JOB:
In the passage about awareness of the soul, how old was the writer at the time of the first "consciousness-expanding" experience?

SOURCE PASSAGE:
>>>>

Being aware of my soul to the degree I am today often makes me feel like I am simultaneously in two worlds.

All of this generally sounds like a positive thing, and it is. But now that I have been through multiple types of consciousness-breakthroughs as well as various types of spiritual experiences that came to me rather spontaneously, I’ve become increasingly able to differentiate between the “soul” part of me and the “human character” part of me.

The Challenges of Increasing Awareness

As I become more aware of my soul as I am experiencing being human, I’ve realized that there are inherent difficulties that can come with this.

Part of the difficulty for me has been the fact that learning to follow your soul has been very much like walking blindfolded in a pitch dark place, having to learn to use another set of senses to guide your way.

You have to develop this set of senses, and keep developing them, if you want to fulfill your soul’s desires and understand yourself to the very core. This requires discernment: you have to know when to shut out outer influences and trust your inner voice.

There is a time to acquire knowledge from outside yourself, and a time to shut it out and pay more attention inwardly.

I’ve noticed that the majority of people I meet don’t really know how to trust themselves, let alone listen to themselves, and it’s not really their fault. We are part of a time when we look to external authorities, common knowledge or perhaps the “latest” knowledge in order to decide what anything means. We are taught this from a young age — we get our knowledge from going to school and having someone tell us what things mean.

It’s not a surprise to most at this point in time that as a whole on Earth, we are spiritually lacking, because we are mostly cut off from our selves.

The idea that there is wisdom to be gained from our own selves — from a part of our selves — sounds ridiculous to many. So they don’t even attempt to believe in themselves or begin to listen. They see themselves as just another human going to school to “get smarter.”

From the time I was 17 years old, I began to have significant things happen to me psychologically (including my first “consciousness-expanding” experience at 18). If I, for example, had had a parent who was not very open-minded and I had told them what happened to me, I could’ve been committed to an asylum.

Instead, I learned to follow what my intuition was telling me. Because it was sending messages to me loud and clear, and honestly, those messages were hard to ignore even if I had wanted to.

Potential Isolation

The other difficult thing that happens when you begin to align more with the “soul” part of you, is that you begin to have things happen to you that make it more difficult to relate to others at times.

You may begin to feel, see, and desire different things that sets you apart from the rest. You may become more detached and potentially not enjoy the things you used to enjoy in the same way anymore.

Values or other perceptions you felt once were a part of who you thought you were may begin to fall away as your human character expands beyond what you thought it could ever be.

Seeing the Duality More Clearly: My “Higher Self” Is a Parent to Me

I like to say this journey of awareness really accelerated starting at age 17, and I am now 35. It has taken me this long to be aware of this “soul” part of me to the degree I am now, after developing my mental tools.

<<<<

SUPPLIED ENTRIES:
>>>>

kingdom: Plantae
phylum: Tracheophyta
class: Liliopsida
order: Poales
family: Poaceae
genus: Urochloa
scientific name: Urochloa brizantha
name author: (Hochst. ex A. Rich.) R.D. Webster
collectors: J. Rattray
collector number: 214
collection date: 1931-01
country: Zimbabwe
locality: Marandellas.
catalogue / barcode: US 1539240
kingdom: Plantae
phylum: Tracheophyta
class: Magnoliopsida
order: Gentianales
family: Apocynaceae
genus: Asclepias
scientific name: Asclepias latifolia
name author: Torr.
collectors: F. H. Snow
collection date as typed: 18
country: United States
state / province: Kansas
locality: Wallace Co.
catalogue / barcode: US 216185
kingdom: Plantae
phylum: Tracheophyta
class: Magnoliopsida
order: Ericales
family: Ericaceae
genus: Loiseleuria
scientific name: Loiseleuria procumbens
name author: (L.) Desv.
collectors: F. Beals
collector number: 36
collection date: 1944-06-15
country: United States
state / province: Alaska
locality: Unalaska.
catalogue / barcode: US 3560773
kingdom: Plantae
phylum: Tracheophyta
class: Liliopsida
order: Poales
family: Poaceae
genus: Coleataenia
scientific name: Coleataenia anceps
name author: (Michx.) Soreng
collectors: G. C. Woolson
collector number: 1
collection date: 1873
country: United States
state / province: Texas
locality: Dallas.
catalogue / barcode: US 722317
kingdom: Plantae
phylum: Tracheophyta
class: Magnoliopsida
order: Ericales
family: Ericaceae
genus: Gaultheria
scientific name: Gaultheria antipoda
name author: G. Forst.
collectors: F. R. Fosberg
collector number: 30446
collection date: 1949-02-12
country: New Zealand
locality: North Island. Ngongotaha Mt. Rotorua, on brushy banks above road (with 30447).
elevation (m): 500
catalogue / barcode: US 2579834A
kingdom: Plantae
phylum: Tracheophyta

<<<<

ANSWER TO THIS EXERCISE:
18 years old.